In spite of its long history, most authorities believe that the Tahltan Bear Dog is now extinct, as the last dog registered with the Canadian Kennel Club was in the late 1940s. The Tahltan Bear Dog is thought to have been one of the favorite dogs kept by the Tahltan Indians of British Columbia. They were used to flush out game and keep it occupied until the hunters arrived and could bring down the kill with their bows.
They were especially skilled at assisting in the pursuit of large bears such as black bears and grizzlies, which is where the name “bear dog” comes from. The Tahltans also used the Bear Dogs to hunt numerous other types of animals, including beaver, elk and porcupine. The Tahltan Bear Dogs were particularly adept at hunting during snowy weather since, because of their lightness, they were capable of running on top of the snow. In addition to flushing game the Tahltan bear dog is a good tracker.
The Tahltan Bear Dogs were carried by the Indians in small moose hide packs during the day and were released at night to guard the camp or during the day when game was close by. The dogs were carried in packs not only to conserve their energy but also because the dogs were so valuable and were indicative of their owners status and so were well protected by all. The Bear Dog’s body was often compared to a fox and they could move equally fast as the fox.
The average Tahltan Bear Dog measured under 15 inches tall and weighed no more than 15 pounds. Their coat was short, dense and fluffy, and the tail was very bushy with a tuft at the end. The Tahltan Bear Dog most commonly appeared in shades of black or blue with white markings. They had dark eyes and large ears that stood straight up. Much of the Tahltan Bear Dog’s early history is not documented. A non-native person dog first documented the Tahltan Bear in 1915. James Teit, first described the Tahltan Bear Dog while he was working at Telegraph Creek. Teit believed that only a few of the dogs remained in existence and that they would become extinct by the 1930s.
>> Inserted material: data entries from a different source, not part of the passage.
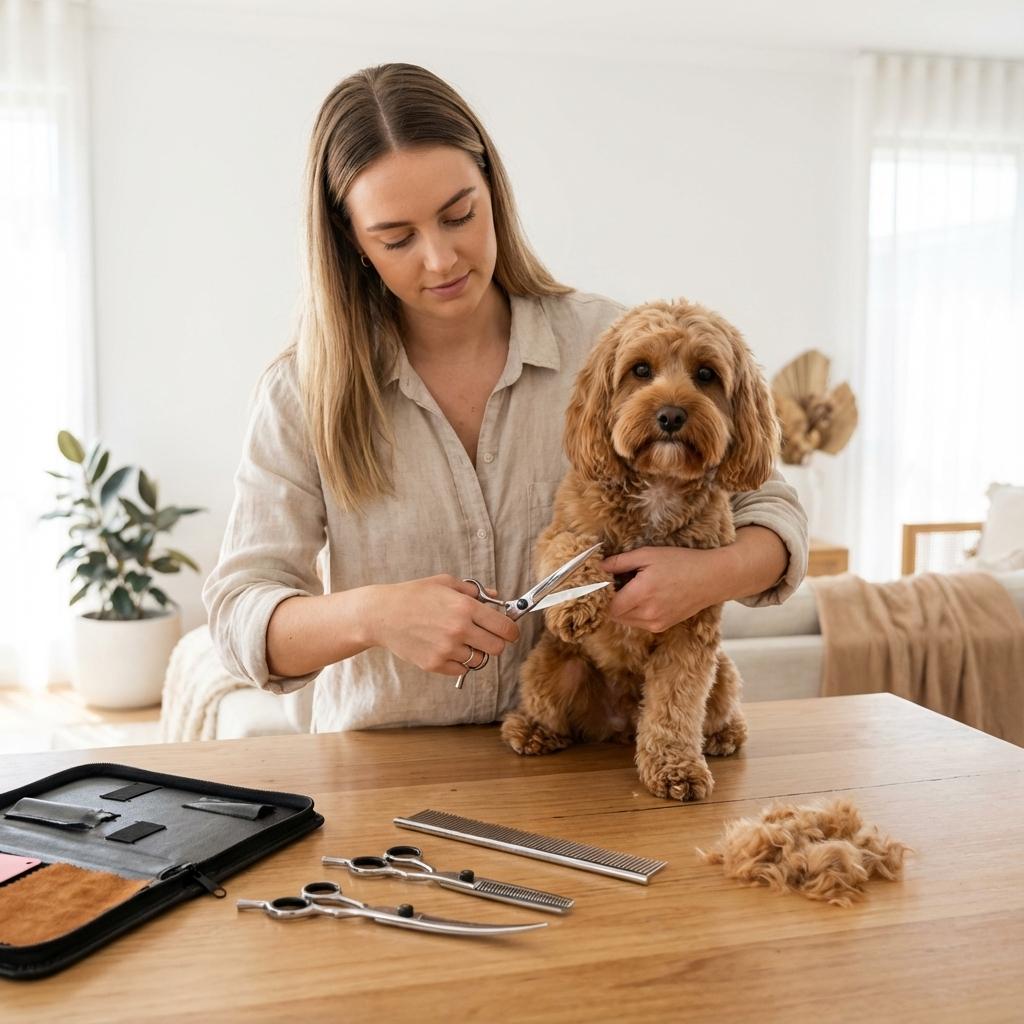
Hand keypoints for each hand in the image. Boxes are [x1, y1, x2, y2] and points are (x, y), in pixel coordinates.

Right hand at [364, 576, 519, 676]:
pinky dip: (459, 662)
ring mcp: (447, 649)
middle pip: (497, 648)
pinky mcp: (435, 664)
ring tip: (461, 640)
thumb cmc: (413, 595)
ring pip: (480, 660)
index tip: (510, 632)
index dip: (512, 631)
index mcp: (465, 607)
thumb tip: (497, 597)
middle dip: (496, 642)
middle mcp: (459, 630)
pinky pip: (461, 669)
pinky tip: (447, 648)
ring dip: (476, 652)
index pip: (505, 627)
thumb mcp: (445, 583)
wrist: (381, 615)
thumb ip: (474, 591)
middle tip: (487, 636)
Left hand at [598, 547, 732, 632]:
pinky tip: (642, 596)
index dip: (601, 595)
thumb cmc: (681, 562)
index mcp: (642, 594)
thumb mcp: (647, 555)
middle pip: (614, 615)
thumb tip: (598, 567)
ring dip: (621, 607)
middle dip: (610, 600)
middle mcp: (647, 613)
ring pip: (624, 620)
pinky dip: (633, 612)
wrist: (711, 578)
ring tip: (631, 588)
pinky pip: (637, 622)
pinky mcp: (661, 626)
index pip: (608, 605)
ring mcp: (655, 623)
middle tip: (615, 583)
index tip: (602, 582)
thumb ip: (619, 562)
He was, however, mistaken because by the mid 1930s, the Tahltan Bear Dogs were quite common. The growth of the Bear Dogs population was due, in part, to the efforts of T.W.S. Parsons and J.B. Gray, the British Columbia Provincial Police Commissioner and a constable. These two men fought for the Canadian Kennel Club to recognize the breed, which they did, around 1939.
The American Kennel Club recognized the breed soon afterwards. In 1974, however, the Canadian Kennel Club took away the Tahltan Bear Dog’s recognition since no new dogs had been registered since 1948. It was at this point that the dog was considered extinct. Despite the assumed extinction of the breed, the Canadian Post Office honored the Tahltan Bear Dog in 1988 by releasing a commemorative stamp with the likeness of the Bear Dog on it.
A series of four such stamps were released, each honoring a different dog native to Canada. Whether or not the Tahltan Bear Dog is truly extinct or not in unclear. Although no new dogs have been registered in over fifty years, some people still claim to see dogs resembling the Tahltan Bear Dog in various areas of Canada. Some breeders in the Yukon are attempting to recreate the dog from what are assumed to be Tahltan mixes. It is hoped by many that these efforts succeed.